DY : 9/51, chilbirth or similar age 7/51, to adult age 35/51, and here are known ages:

Ladies : 07 09 12 16 18 20
Ladies : 01 02 03 04 05 06
22 22 23 24 28 28 31 32 32 34 36
07 08 09 10 11 12 13 14 15 16 17
37 38 41 44 45 46 50 51 56
18 19 20 21 22 23 24 25 26
57 60 61 63 64 70 70 82 83
27 28 29 30 31 32 33 34 35

Median, 37 years, lower quartile 23/24, higher quartile 56/57.

Gentlemen : DY 00 02 03 03 09 21 21 27 27
Gentlemen : 01 02 03 04 05 06 07 08 09 10
28 30 31 33 35 37 39 39 39 42 44
11 12 13 14 15 16 17 18 19 20 21
45 47 52 53 55 56 57 57 58 61 64 65 SV
22 23 24 25 26 27 28 29 30 31 32 33 34

DY : 6/34, to adult age 28/34. Here are known ages:

Gentlemen : 00 02 03 03 09 21 21 27 27 28
Gentlemen : 01 02 03 04 05 06 07 08 09 10
30 31 33 35 37 39 39 39 42 44 45
11 12 13 14 15 16 17 18 19 20 21
47 52 53 55 56 57 57 58 61 64 65
22 23 24 25 26 27 28 29 30 31 32

Median 39, lower quartile 27, higher quartile 53/55.
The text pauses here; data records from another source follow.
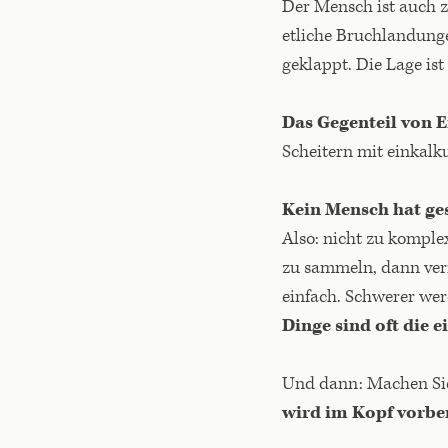
Der Mensch ist auch z
etliche Bruchlandunge
geklappt. Die Lage ist
Das Gegenteil von E
Scheitern mit einkalk
Kein Mensch hat ges
Also: nicht zu komple
zu sammeln, dann ver
einfach. Schwerer wer
Dinge sind oft die e
Und dann: Machen Sie
wird im Kopf vorbe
Ladies, median of known ages was, between Caesar and Constantine, in the division between 27 and 35. It is in the pre-Stauffer dynasties of Holy Roman Empire on the 37th completed birthday or above.
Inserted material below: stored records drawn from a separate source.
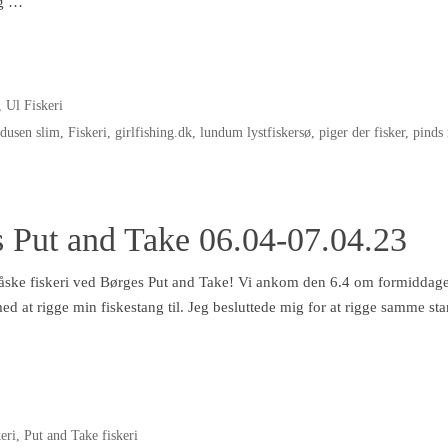
ig …
,
Ul Fiskeri
idusen slim
,
Fiskeri
,
girlfishing.dk
,
lundum lystfiskersø
,
piger der fisker
,
pinds
s Put and Take 06.04-07.04.23
 påske fiskeri ved Børges Put and Take! Vi ankom den 6.4 om formiddag
d at rigge min fiskestang til. Jeg besluttede mig for at rigge samme sta
eri
,
Put and Take fiskeri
Gentlemen, median of known ages was, between Caesar and Constantine, in the division between 27 and 29. It is in the pre-Stauffer dynasties of Holy Roman Empire on the 39th completed birthday or above.

Lower and higher quartiles, of known ages, in pre-Stauffer HRE, 50 % of ladies dies between 24 and 56, in between Julius Caesar and Constantine it was between 22 and 45. For Gentlemen, the 50 % were between 14 and 44 in between Julius Caesar and Constantine, now, in pre-Stauffer HRE it is between 27 and 53.
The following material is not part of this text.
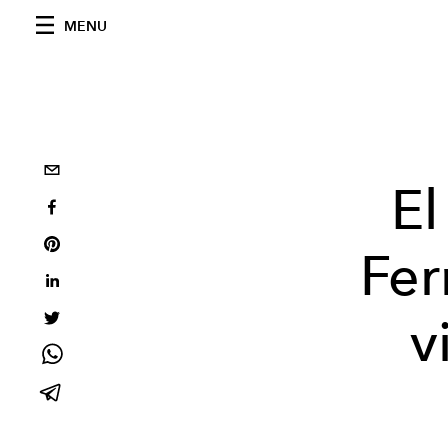
MENU
El
Fer
v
DY, ladies in Classical times, 5/26, in childbirth early marriage deaths, 3/26, remain as having lived an adult life 18/26. In early High Medieval times, this is 35/51. 69.23 % - > 68.63 %, a slight decrease.

DY, gentlemen in Classical times, 21/56, leaves for adult life 35/56. In Early High Medieval, the ratio is 28/34. 62.5 % -> 82.35 %. A considerable increase. And without modern antibiotics too, except penicilline, which is essentially bread mold.

Documentation is better too. With Romans, there were 6 persons where I had no idea if it was early death or lived as adults, here we have no such example (OK, I cheated, I counted some of the children in a document of Lorch as Died Young if neither marriage nor monastic status is shown - as I also, on diverging ages took the lower one, so as to disfavour my own bias). As to the ones where I was content with DY (Died Young) or SV (Sur-Vived), the decrease in bad documentation is radical: 15/26 ladies no years, becomes 15/51 = 57.69 % -> 29.41 %; 18/56 gentlemen, no years, become 2/34 = 32.14 % -> 5.88 %. Both sexes and including the six ? for Classical times, the decrease in bad documentation is from 39/82 to 17/85. Where the totals are so near, you can see the reduction is by half even if I don't calculate percentages. More women are documented, and probably more of them lived too.

Obviously, the use of contraceptives decreased with Christianity. The childless married people are fewer.